CHANCE AT HEAVEN
(director: William Seiter; screenwriters: based on a story by Vina Delmar/Sarah Y. Mason, Julian Josephson; cinematographer: Nick Musuraca; editor: James B. Morley; music: Max Steiner; cast: Ginger Rogers (Marjorie ‘Marje’/’Mug’ Harris), Joel McCrea (Blackstone ‘Blacky’ Gorman), Marion Nixon (Glory Franklyn), Andy Devine (Al), Lucien Littlefield (Mr. Fred Harris), Virginia Hammond (Mrs. S.T. Franklyn), George Meeker (Sid Larrick), Ann Shoemaker (Mrs. ‘Mother’ Harris); Runtime: 70; MPAA Rating: NR; producer: H.N. Swanson; RKO/warner Archive Collection; 1933-BW)
“Aside from wanting to see Ginger Rogers before she became a star, I see no other reason for catching this misfire.“
Reviewed by Dennis Schwartz
It should be renamed No Chance At Heaven. William Seiter (“Lover Come Back”/”Borderline”) directs this dull romantic comedy. It’s based on the magazine story of by Vina Delmar, which was published in Liberty magazine’s April 9, 1932 edition. It’s wearily written by Sarah Y. Mason and Julian Josephson as a car ride to nowhere melodrama. Aside from wanting to see Ginger Rogers before she became a star, I see no other reason for catching this misfire.
In the sleepy resort town of Silver Beach, Massachusetts, the ambitious gas station owner Blacky (Joel McCrea) is engaged to sweet girl Marje (Ginger Rogers) after two years dating. Glory (Marian Nixon), a rich and glamorous society woman moves to town, and falls for Blacky after filling up her car with gas.
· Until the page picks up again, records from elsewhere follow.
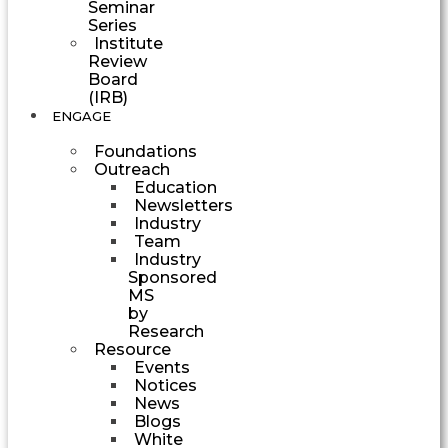
Seminar
Series
Institute
Review
Board
(IRB)
ENGAGE
Foundations
Outreach
Education
Newsletters
Industry
Team
Industry
Sponsored
MS
by
Research
Resource
Events
Notices
News
Blogs
White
Marje refuses to compete and steps aside, as Blacky moves to the big city to wed the spoiled heiress. Over time, their marriage breaks up due to Glory’s scheming mom (Virginia Hammond) and Marje finally gets her man when he returns to his hometown. Andy Devine turns up as McCrea’s dim-witted buddy, and is good for some comic relief.
The harmless domestic tangle could have been much worse if the stars weren’t able to make the most of such mush.